__Exercise__
The required result is every line of the records that includes "ofrece".

__Records to process__
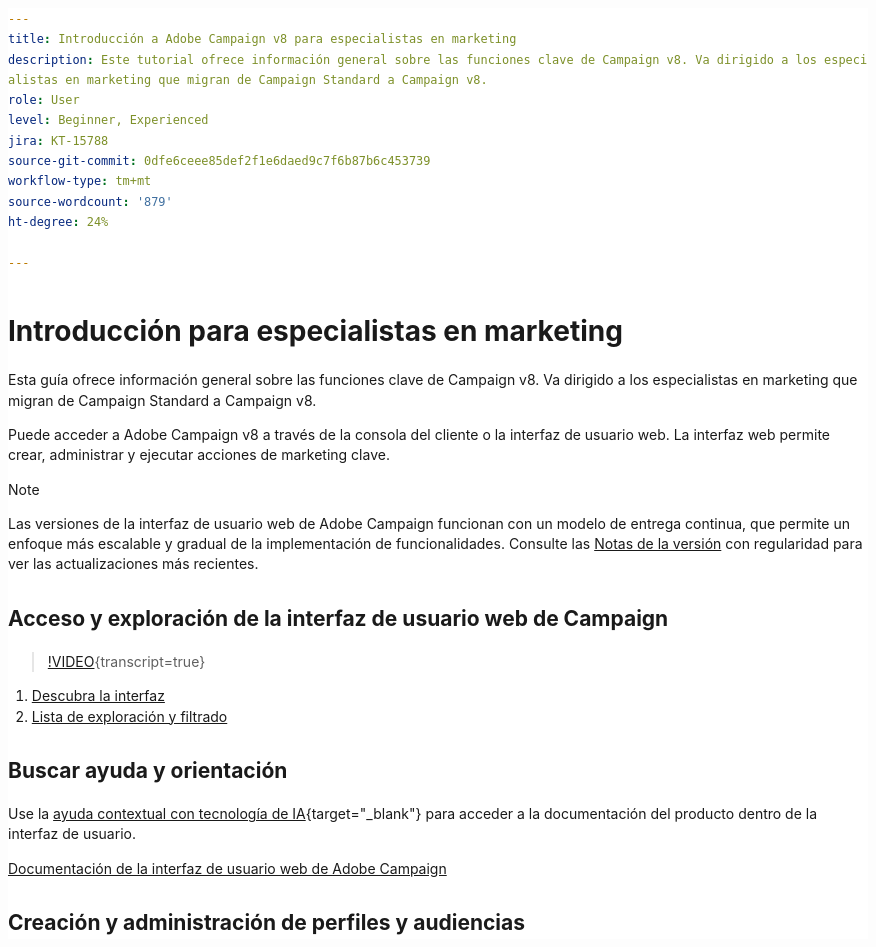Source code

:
 ```yaml
---
title: Introducción a Adobe Campaign v8 para especialistas en marketing
description: Este tutorial ofrece información general sobre las funciones clave de Campaign v8. Va dirigido a los especialistas en marketing que migran de Campaign Standard a Campaign v8.
role: User
level: Beginner, Experienced
jira: KT-15788
source-git-commit: 0dfe6ceee85def2f1e6daed9c7f6b87b6c453739
workflow-type: tm+mt
source-wordcount: '879'
ht-degree: 24%

---
```



# Introducción para especialistas en marketing

Esta guía ofrece información general sobre las funciones clave de Campaign v8. Va dirigido a los especialistas en marketing que migran de Campaign Standard a Campaign v8.

Puede acceder a Adobe Campaign v8 a través de la consola del cliente o la interfaz de usuario web. La interfaz web permite crear, administrar y ejecutar acciones de marketing clave.

>[!NOTE]
> Las versiones de la interfaz de usuario web de Adobe Campaign funcionan con un modelo de entrega continua, que permite un enfoque más escalable y gradual de la implementación de funcionalidades. Consulte las [Notas de la versión](https://experienceleague.adobe.com/es/docs/campaign-web/v8/release-notes/release-notes) con regularidad para ver las actualizaciones más recientes.

## Acceso y exploración de la interfaz de usuario web de Campaign

>[!VIDEO](https://video.tv.adobe.com/v/3427278?quality=12&learn=on){transcript=true}

1. [Descubra la interfaz](https://experienceleague.adobe.com/en/docs/campaign-web/v8/start/user-interface)
2. [Lista de exploración y filtrado](https://experienceleague.adobe.com/en/docs/campaign-web/v8/start/list-filters)

## Buscar ayuda y orientación

Use la [ayuda contextual con tecnología de IA](https://experienceleague.adobe.com/en/docs/campaign-web/v8/start/using-ai){target="_blank"} para acceder a la documentación del producto dentro de la interfaz de usuario.

[Documentación de la interfaz de usuario web de Adobe Campaign](https://experienceleague.adobe.com/es/docs/campaign-web/v8/campaign-web-home)

## Creación y administración de perfiles y audiencias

__Task output__
description: Este tutorial ofrece información general sobre las funciones clave de Campaign v8. Va dirigido a los especialistas en marketing que migran de Campaign Standard a Campaign v8.
Esta guía ofrece información general sobre las funciones clave de Campaign v8. Va dirigido a los especialistas en marketing que migran de Campaign Standard a Campaign v8.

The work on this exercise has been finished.